[Material supplied Boundary: Start]

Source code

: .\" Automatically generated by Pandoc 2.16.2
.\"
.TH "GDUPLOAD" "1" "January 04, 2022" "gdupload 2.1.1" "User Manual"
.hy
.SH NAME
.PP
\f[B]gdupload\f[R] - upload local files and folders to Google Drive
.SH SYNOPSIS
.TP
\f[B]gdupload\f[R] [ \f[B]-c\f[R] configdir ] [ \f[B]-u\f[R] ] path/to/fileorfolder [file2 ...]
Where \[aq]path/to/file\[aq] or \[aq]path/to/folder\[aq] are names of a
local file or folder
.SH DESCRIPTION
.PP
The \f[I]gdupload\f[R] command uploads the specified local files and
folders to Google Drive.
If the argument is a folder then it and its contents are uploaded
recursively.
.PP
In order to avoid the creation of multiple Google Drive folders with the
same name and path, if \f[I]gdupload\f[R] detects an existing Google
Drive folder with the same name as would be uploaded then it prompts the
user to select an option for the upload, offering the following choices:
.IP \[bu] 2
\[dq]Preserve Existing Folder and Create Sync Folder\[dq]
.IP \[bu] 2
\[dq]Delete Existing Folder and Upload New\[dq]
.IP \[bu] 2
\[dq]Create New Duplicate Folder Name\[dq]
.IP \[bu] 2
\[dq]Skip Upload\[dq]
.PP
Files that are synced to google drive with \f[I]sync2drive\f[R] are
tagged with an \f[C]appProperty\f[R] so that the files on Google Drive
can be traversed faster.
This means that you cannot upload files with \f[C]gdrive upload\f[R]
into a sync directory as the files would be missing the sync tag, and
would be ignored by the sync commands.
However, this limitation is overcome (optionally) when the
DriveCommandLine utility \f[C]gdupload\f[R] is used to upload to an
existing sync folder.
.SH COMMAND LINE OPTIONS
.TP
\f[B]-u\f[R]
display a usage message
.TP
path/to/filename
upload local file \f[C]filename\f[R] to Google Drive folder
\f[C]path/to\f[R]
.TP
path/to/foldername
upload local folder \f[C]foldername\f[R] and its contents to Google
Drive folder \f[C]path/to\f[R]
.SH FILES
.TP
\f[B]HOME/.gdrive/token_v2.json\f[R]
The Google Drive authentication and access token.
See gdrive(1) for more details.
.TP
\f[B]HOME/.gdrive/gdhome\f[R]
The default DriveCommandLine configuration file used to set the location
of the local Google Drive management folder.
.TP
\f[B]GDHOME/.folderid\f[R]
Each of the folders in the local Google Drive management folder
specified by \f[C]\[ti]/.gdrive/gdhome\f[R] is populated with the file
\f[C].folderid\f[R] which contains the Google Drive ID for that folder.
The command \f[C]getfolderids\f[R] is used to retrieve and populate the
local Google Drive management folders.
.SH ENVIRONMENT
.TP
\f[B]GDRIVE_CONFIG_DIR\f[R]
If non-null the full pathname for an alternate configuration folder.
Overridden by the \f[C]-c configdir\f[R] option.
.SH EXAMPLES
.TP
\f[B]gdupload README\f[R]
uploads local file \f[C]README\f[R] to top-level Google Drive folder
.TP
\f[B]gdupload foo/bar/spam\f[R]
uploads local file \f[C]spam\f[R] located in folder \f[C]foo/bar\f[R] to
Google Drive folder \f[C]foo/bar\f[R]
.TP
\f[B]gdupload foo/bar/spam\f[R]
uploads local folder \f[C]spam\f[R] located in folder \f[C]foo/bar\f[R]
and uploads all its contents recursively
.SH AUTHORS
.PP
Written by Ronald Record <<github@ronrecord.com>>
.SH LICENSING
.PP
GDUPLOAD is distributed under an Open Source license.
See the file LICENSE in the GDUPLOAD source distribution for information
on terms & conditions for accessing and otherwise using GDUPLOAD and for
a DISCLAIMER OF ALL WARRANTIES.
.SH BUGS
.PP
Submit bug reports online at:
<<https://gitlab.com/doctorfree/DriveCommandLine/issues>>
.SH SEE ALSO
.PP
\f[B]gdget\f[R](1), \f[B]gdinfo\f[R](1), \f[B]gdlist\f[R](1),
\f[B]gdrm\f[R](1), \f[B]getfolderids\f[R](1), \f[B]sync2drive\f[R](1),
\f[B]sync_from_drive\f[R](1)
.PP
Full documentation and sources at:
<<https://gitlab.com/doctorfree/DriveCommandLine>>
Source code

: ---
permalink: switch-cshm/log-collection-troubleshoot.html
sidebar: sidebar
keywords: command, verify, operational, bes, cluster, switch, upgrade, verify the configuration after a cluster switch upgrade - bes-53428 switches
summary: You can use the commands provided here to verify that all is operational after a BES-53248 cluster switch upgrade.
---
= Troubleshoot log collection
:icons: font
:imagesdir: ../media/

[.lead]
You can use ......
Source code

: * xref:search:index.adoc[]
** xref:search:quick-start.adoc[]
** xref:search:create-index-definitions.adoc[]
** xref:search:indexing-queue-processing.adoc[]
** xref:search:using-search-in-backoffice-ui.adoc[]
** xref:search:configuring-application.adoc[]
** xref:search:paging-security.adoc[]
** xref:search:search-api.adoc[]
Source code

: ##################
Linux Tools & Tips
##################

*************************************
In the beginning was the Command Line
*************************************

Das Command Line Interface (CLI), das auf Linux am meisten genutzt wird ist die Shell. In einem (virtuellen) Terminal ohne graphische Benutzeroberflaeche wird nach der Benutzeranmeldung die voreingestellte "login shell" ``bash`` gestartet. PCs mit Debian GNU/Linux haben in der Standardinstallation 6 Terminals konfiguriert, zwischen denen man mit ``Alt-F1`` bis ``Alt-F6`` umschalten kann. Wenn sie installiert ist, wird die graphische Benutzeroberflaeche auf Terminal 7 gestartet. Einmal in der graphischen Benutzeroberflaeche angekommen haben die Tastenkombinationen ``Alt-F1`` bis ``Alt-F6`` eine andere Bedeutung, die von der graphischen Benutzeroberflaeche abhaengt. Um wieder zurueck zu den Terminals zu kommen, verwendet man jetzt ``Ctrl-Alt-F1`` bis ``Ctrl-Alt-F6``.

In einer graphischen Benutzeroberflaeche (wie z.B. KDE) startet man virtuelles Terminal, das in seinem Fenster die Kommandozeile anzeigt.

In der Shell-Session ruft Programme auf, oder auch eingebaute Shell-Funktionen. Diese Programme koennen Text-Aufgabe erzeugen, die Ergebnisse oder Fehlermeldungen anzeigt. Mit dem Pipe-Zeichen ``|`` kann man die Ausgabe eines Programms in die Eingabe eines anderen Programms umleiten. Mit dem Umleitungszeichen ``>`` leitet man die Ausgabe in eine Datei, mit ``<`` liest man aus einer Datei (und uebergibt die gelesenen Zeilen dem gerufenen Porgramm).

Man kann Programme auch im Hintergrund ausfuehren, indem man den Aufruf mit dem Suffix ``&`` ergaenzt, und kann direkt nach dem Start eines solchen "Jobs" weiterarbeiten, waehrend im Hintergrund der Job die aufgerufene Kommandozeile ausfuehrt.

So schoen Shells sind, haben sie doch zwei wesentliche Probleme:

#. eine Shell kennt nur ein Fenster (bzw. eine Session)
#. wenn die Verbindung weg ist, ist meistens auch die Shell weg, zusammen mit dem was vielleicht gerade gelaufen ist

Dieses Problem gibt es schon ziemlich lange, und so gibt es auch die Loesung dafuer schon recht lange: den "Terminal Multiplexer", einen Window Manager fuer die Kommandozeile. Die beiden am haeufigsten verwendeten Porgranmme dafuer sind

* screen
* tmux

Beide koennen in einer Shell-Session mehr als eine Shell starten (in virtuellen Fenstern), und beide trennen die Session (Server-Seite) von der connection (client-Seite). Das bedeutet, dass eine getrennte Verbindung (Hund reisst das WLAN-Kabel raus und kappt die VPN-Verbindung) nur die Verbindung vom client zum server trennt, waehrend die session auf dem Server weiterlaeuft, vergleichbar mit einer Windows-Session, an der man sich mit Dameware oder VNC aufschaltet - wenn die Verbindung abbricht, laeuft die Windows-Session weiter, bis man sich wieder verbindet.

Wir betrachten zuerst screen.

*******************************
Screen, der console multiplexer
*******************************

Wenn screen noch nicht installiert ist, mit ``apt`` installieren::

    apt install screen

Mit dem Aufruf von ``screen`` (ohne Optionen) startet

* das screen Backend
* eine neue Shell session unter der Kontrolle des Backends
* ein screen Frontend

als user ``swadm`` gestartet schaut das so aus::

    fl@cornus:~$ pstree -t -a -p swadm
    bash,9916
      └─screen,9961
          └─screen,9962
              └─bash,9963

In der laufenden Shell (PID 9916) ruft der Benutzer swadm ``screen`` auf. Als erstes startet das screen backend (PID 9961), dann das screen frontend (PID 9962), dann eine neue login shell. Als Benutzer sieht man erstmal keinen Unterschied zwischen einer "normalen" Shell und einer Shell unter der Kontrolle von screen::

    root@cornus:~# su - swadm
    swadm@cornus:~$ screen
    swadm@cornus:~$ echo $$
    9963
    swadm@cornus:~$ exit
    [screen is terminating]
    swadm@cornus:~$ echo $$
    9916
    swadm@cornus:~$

[Material supplied Boundary: End]

▶ Instructions to follow:
Make a copy of each line in the records above that has the word "same".

▶ Completed exercise:
same name and path, if \f[I]gdupload\f[R] detects an existing Google
Drive folder with the same name as would be uploaded then it prompts the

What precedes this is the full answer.